Don’t let the long, dense presentation fool you. When the Charlotte-Mecklenburg school board heard a report on magnet schools Tuesday, it waded into one of the most emotional and essential issues in public education.
Magnets, which let students choose schools with specialized themes, emerged in Charlotte in the 1990s in an attempt to comply with court-ordered desegregation. Today they’ve evolved to get students ready for college and careers while helping Charlotte-Mecklenburg Schools compete with charter and private schools.
“Parents are leaving public schools because they want what? Choice,” board member Ruby Jones said Tuesday. “This is our future. This is at the core of what we’re about.”
At best, magnets draw crowds of students eager to seize opportunities that range from learning Chinese in kindergarten to attending high school on a college campus. The most popular schools have admission lotteries and long wait lists.
Magnets are where low-income and minority students often log the best test scores and graduation rates – though whether that’s because of superior instruction or because those schools get the most talented and motivated students is open to debate.
Parents who choose magnets tend to love them – and feel like they’re always fighting to keep their programs alive.
But critics say magnets are an expensive perk for a select few, which can strip other schools of resources, motivated families and top students. About 20,000 of the district’s roughly 145,000 students attend magnet programs.
“I remember times when our magnet schools were so ‘magnetic’ that they basically decimated some of the home schools,” said Tom Tate, the longest-serving board member, echoing a consultant’s term for magnet popularity.
Tuesday’s report from a Magnet Schools of America consultant was an early step in a deep look at student assignment in CMS. Consultants and administrators were scheduled to talk to magnet principals Wednesday, and Superintendent Ann Clark says a fuller magnet report is coming soon.
Here are five touchy topics that led to discussion Tuesday:
1. How important is diversity?
When CMS magnets debuted, admission was based partly on race. Enrollment that reflected the district’s demographics was a key goal. Now magnets use a race-neutral lottery. Many draw an overwhelmingly African-American and Hispanic student body, often from neighborhoods where schools are perceived as undesirable.
Magnet Schools of America views diversity as essential. The nonprofit group has money to award, and Clark said one goal is lining CMS up to benefit from future grants.
Tuesday’s report said CMS magnets tend to be weak on diversity, including underrepresentation of students with disabilities and those learning to speak English. Lead consultant Kelly Bucherie suggested the district and individual schools do better marketing to increase diversity and draw in more families. For instance, the report recommends that magnet materials be translated into several languages.
Tate said the report was unclear on how it measured diversity, given that magnets often have a better racial and economic mix than nearby neighborhood schools.
2. Do admission requirements help or hurt?
When CMS admitted all applicants, schools with advanced academic themes often struggled to accommodate students who hadn’t mastered basic skills. Other schools, such as Northwest School of the Arts, found themselves with students who had no interest in the theme but whose parents wanted to get them out of low-performing schools.

Dataset items
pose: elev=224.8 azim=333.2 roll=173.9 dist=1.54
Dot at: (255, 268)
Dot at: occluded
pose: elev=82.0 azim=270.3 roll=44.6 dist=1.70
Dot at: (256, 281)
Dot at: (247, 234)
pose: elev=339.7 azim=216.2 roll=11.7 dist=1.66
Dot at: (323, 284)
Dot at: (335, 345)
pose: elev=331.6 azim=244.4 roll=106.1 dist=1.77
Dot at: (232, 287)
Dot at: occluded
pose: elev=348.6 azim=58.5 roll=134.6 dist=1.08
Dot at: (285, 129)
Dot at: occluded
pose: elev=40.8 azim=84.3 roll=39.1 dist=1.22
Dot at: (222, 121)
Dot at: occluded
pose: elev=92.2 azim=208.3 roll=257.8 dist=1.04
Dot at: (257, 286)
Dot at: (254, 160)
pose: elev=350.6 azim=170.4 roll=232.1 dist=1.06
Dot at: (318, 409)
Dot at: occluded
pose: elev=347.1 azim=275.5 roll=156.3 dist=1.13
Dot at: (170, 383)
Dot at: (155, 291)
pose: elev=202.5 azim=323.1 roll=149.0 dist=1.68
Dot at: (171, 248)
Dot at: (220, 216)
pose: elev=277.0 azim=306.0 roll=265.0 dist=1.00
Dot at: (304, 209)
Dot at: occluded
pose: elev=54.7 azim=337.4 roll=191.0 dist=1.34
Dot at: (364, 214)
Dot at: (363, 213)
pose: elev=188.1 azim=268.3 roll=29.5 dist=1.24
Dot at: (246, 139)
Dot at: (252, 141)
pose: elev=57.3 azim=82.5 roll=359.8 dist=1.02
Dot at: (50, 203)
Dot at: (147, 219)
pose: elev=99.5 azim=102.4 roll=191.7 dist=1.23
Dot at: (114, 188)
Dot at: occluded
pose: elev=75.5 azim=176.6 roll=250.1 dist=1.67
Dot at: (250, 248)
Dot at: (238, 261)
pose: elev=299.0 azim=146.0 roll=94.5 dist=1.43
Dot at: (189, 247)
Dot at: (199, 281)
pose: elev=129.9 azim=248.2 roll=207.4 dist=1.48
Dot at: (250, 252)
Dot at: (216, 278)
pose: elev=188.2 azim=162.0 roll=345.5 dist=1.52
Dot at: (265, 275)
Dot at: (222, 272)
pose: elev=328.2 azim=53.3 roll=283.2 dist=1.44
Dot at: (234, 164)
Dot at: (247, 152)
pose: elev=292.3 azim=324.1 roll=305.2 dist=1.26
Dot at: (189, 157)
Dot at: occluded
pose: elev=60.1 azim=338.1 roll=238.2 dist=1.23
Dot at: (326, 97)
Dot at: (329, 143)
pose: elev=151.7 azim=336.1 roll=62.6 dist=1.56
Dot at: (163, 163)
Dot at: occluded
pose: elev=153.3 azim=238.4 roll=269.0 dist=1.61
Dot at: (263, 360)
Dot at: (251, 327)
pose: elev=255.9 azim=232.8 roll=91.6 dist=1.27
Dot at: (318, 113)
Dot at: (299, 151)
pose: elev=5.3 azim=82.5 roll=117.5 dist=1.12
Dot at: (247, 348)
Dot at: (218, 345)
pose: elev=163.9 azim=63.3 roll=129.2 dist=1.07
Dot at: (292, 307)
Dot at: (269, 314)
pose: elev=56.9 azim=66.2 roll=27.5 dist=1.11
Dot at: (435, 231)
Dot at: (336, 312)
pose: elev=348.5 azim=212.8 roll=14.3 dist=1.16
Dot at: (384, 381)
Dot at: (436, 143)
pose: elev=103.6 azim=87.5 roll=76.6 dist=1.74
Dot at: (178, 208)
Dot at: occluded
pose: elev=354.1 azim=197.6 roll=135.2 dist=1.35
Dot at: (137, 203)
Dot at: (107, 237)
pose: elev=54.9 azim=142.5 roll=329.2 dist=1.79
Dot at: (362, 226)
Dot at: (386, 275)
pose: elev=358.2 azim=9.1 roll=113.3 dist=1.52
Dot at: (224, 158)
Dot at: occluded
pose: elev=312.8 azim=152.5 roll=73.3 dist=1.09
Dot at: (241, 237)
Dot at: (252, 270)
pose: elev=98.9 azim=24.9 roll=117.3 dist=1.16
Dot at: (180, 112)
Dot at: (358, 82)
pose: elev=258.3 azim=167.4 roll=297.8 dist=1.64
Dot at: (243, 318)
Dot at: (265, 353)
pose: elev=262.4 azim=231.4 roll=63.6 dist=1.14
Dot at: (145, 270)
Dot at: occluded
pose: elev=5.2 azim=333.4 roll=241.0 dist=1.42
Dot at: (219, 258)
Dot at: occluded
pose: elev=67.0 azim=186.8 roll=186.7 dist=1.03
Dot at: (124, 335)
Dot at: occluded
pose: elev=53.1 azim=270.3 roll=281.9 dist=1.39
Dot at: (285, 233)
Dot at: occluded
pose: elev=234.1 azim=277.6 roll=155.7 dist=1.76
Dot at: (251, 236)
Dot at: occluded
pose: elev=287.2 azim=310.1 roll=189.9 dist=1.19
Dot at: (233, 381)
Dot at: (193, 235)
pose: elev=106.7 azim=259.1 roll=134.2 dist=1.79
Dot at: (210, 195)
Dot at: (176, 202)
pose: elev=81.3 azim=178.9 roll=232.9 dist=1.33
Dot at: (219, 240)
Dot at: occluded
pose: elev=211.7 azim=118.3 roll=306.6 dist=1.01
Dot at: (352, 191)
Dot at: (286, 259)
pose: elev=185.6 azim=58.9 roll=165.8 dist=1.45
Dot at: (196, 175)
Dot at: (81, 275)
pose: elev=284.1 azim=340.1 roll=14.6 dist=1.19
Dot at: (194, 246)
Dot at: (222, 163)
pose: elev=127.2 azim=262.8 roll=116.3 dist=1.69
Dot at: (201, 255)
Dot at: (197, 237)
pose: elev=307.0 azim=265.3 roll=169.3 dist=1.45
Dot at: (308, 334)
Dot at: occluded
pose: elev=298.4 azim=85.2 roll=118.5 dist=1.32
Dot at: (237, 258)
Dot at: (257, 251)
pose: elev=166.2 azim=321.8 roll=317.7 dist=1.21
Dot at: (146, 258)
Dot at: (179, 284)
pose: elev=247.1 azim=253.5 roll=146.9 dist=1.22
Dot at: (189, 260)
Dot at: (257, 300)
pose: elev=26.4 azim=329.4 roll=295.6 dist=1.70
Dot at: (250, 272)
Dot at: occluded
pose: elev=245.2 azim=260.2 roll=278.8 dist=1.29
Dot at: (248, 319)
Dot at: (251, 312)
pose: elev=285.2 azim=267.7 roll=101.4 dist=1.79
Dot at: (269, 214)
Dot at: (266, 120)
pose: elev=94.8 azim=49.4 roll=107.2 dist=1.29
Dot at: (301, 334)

## Job 1
According to the magnet schools article, about how many of the district's students attend magnet programs?
## Job 2
Continue the magnet schools article from where it stops.

## Final answer 1
About 20,000 of the district's roughly 145,000 students.

## Final answer 2
Over the past decade CMS has added admission requirements, from grade-level test scores to auditions, for a growing number of magnets. That tends to boost those schools’ performance while leaving neighborhood schools with a larger proportion of students who can’t make the cut.
CMS magnet director Natasha Thompson said the study indicates that the district could increase diversity by doing away with some of the requirements.
3. What about busing?
Because magnets pull students scattered over wider geographic areas than neighborhood schools, busing for magnets adds millions to the district’s transportation bill.
During the recession, CMS cut costs by requiring many magnet students to report to “shuttle stops” for pickup and dropoff. That meant families had to have a way to get their kids to the stops, rather than having a stop the kids could walk to.
“Are you recommending that we move away from the dreaded shuttle stops?” board member Ericka Ellis-Stewart asked Bucherie. “I am so over the shuttle stops.”
“We are,” Bucherie responded, saying it would make magnets accessible to more students. She acknowledged that would mean coming up with additional transportation money.
4. Do partial magnets work?
At some CMS magnets all students are there by choice. Others, known as partial magnets, combine magnet students and those who live in the neighborhood zone.
The consultant’s report noted that partial magnets had lower student achievement than full magnet schools. And Jones voiced a frequent criticism of such arrangements: Neighborhood and magnet students can end up divided, even when they share a building.
“You can say you have a diverse school,” Jones said, “but you really don’t. You have two separate schools.”
Families trying to revive struggling neighborhood schools often view a magnet program as an incentive to entice high-performing students with parents who might otherwise seek other options.
Pam Grundy, who spent years on that kind of effort at Shamrock Gardens Elementary in east Charlotte, argued that the best partial magnets extend the benefits to the entire school. Shamrock, for instance, has a magnet for gifted students but all teachers use techniques designed to spark advanced learning.
5. How do individual schools rate?
Tuesday’s report talked about CMS magnets in general terms. Ultimately the toughest discussion will be what’s working in which schools.
Similar programs in different locations can get very different results, from test scores to popularity. Ellis-Stewart raised the question of West Charlotte High’s International Baccalaureate magnet, which has struggled to draw top students to a chronically low-performing school. IB programs in other high schools have high demand and performance.
“When kids are getting vastly different experiences, vastly different expectations, vastly different levels of rigor, we are doing something wrong,” she said.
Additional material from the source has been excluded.